## Task statement
In the listing below, find the line holding "left knee: (409, 380)" and the line holding "left back paw: (582, 350)". Write out those two lines and all lines between, exactly, and nothing more.
::::::::::
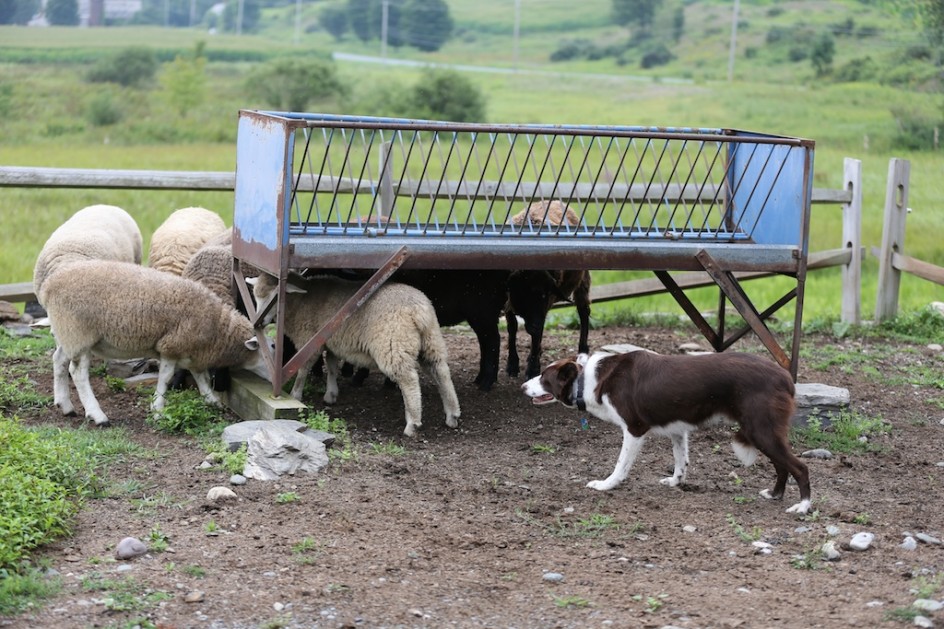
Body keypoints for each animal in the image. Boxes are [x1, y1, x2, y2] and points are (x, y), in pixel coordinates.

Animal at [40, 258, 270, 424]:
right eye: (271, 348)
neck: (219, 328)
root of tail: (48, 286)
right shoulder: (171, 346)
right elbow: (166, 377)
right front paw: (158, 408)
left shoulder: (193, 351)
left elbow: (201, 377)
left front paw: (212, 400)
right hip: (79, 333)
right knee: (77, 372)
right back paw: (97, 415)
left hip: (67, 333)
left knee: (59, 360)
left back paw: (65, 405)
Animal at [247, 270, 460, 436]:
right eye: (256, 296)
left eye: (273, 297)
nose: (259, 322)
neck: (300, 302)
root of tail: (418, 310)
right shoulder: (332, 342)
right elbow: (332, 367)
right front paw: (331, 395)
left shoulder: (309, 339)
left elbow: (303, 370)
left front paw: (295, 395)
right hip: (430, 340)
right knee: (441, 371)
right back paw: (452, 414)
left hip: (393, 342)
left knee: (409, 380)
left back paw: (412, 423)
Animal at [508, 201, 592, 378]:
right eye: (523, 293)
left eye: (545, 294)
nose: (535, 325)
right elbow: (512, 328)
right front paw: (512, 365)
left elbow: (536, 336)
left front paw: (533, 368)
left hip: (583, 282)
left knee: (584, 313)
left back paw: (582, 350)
::::::::::
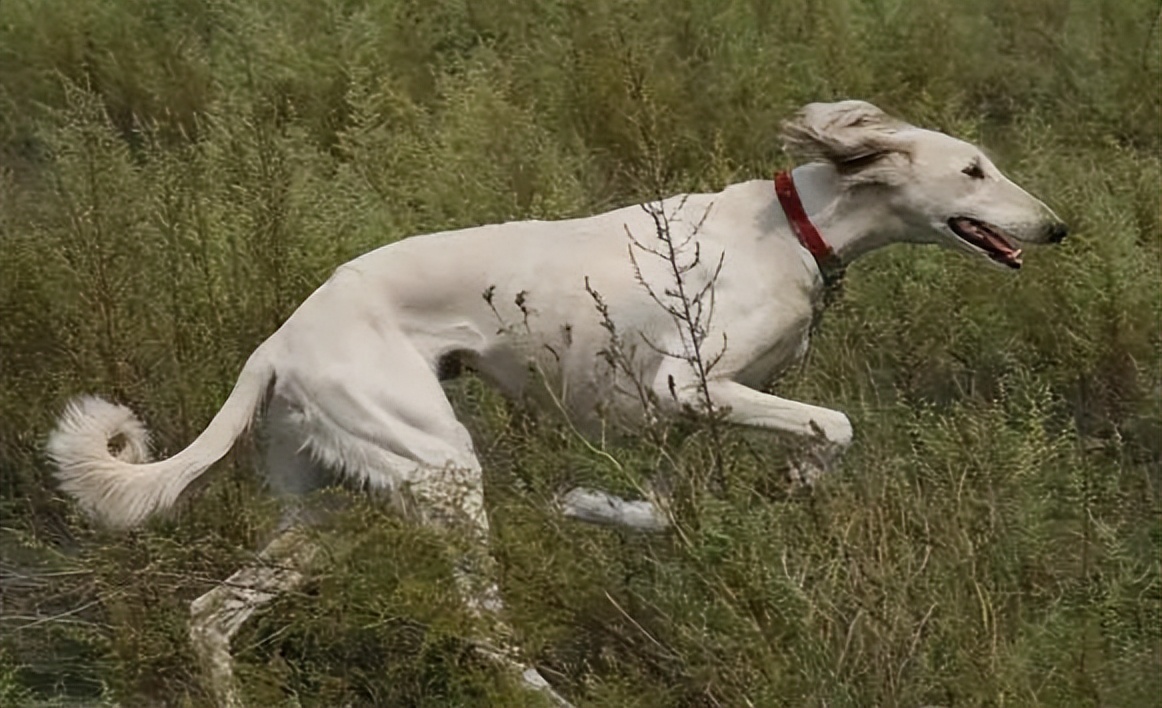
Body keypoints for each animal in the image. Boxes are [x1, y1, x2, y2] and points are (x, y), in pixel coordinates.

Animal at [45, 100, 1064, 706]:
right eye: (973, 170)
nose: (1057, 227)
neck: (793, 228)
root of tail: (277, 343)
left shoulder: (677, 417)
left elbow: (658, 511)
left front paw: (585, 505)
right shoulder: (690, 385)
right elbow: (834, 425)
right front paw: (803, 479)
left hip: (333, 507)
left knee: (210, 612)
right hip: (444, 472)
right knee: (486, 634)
::::::::::
## Task response
left knee: (409, 380)
left back paw: (412, 423)
Animal at [508, 201, 592, 378]:
right eye: (523, 293)
left eye: (545, 294)
nose: (535, 325)
right elbow: (512, 328)
right front paw: (512, 365)
left elbow: (536, 336)
left front paw: (533, 368)
left hip: (583, 282)
left knee: (584, 313)
left back paw: (582, 350)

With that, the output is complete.